Cost: High - every time I’ve used an automated test software there has been a high maintenance cost and even simple tests have been difficult to get reliably passing on all browsers. Because webdriver has bugs, selenium has bugs, chrome driver has bugs and the browser has bugs they seem to all combine to make an environment that can be quite challenging. I believe it is quite important to know the cost benefit you are getting - so look at how much maintenance time the tests are taking up from developers, compare it to the amount of time it would take to manually regression test and see how many releases it will take to break even. Use this as a guide to help determine the tests most economical to automate.

Other things to take into account

Writing tests afterwards

It is tempting to say that tests can be written afterwards, when things have died down. However, in my experience, that will not happen and tests will never get written. Once a feature is developed it takes great self control to go back and write tests. The developer/project manager/business owner will all not get anything out of writing tests - no new features, little satisfaction and all it takes is for one of them to want to spend the time/money somewhere more visible and it will not happen. Once the correct level of tests is established a lead developer should block merges until those merge requests have tests.
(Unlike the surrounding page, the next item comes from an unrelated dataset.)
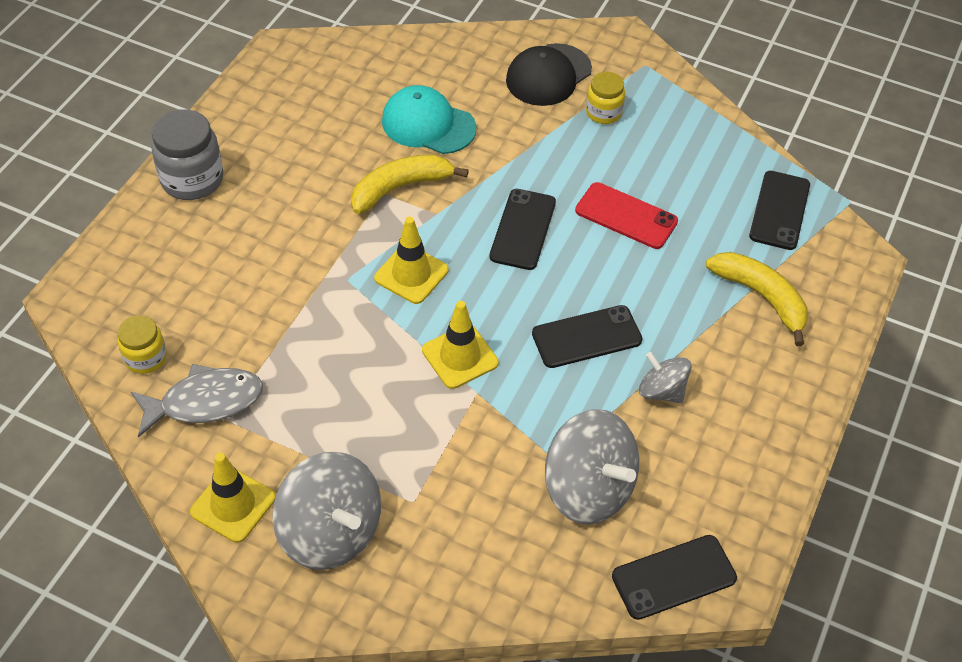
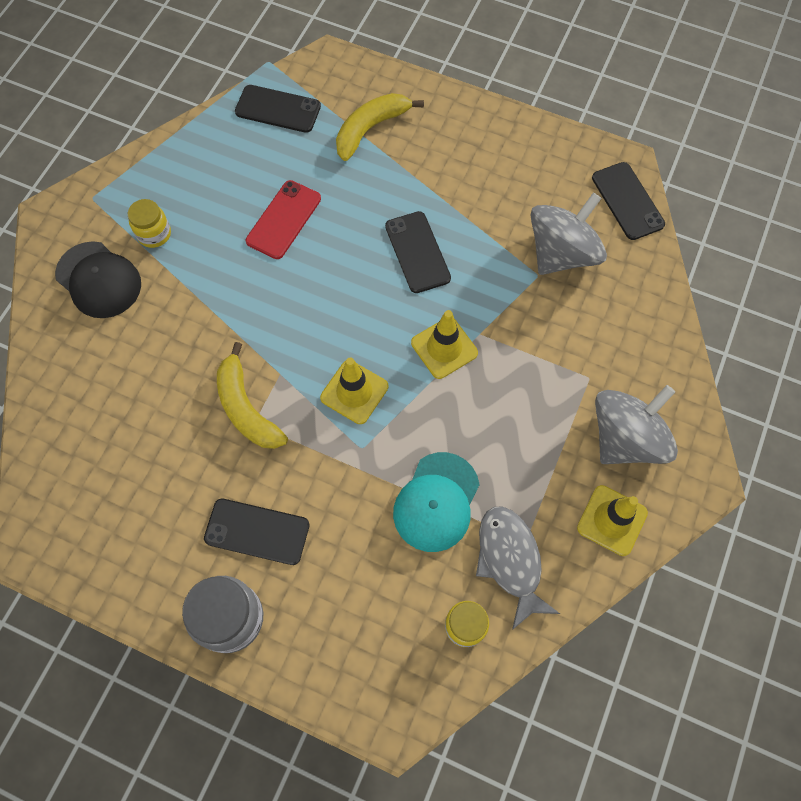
camera: 90 degrees left, 15 degrees up
turquoise cap [382,85,476,154] -> turquoise cap moved to [393,452,480,552]
black phone [489,189,556,270] -> black phone moved to [204,499,310,565]
grey spinning top [639,352,692,403] -> none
You could say that tests could be written before any refactoring is done - but it defeats the point a little, since it may not be the original author writing them or it may be too long since they did the original work, so the tests may not be as effective.

Test Driven Development

Some developers prefer to write the tests first (usually more focussed on unit tests) and then implement the code to satisfy those tests. This approach, known as TDD can be beneficial (and economical if you have decided that unit tests should be written anyway). It ensures the tests are being written and it can help some developers develop quicker by giving a focus to their work, by providing a framework for how a feature should be implemented and keeping the developer on track - some developers argue it can be quicker than not writing tests at all - I think that depends on the developer, but regardless, its a very useful process for any developer as it is rare to not need any unit tests.

Web Projects

It is my experience that web applications in particular are more likely to require automated testing. I think this is because of a few factors. Firstly, if you are using JavaScript directly then its type freedom and global variables can make it more likely to accidentally effect areas other than the one you are working (using a linting tool or writing your code in TypeScript can help prevent this as well). Secondly, there is a trend to use a number of open source libraries and the quality of these libraries may not match your application - they are dependencies which you may need to upgrade, which might mean you effectively need to regression test your whole application in multiple browsers every time you upgrade. Thirdly you are writing for multiple environments - think of this akin to writing an application that needs to work on Linux, Apple and Windows operating systems. You have a framework that means theoretically it should work on all browsers, but particularly in complex applications you frequently come across bugs or missing features on one browser you need to work-around. Lastly, there is a tendency to think that because you are in control of upgrading users (no need to get them to download a new version), that this means you can release often - but releasing often puts a strain on manual regression testing which can only be fully combatted with automated testing.

Summary

If you are managing an IT project it can be tempting to think of automated tests as an unnecessary expense - but if your project matches the factors above, you may be increasing the cost in the long term (on testers and paying for mistakes) and also making your project a less desirable one to work on in the future (an important factor if it is difficult to get good staff).

Given the cost of automated testing, it is important that you understand and acknowledge the required level of testing in each area and aim for a good balance that is providing you the benefits.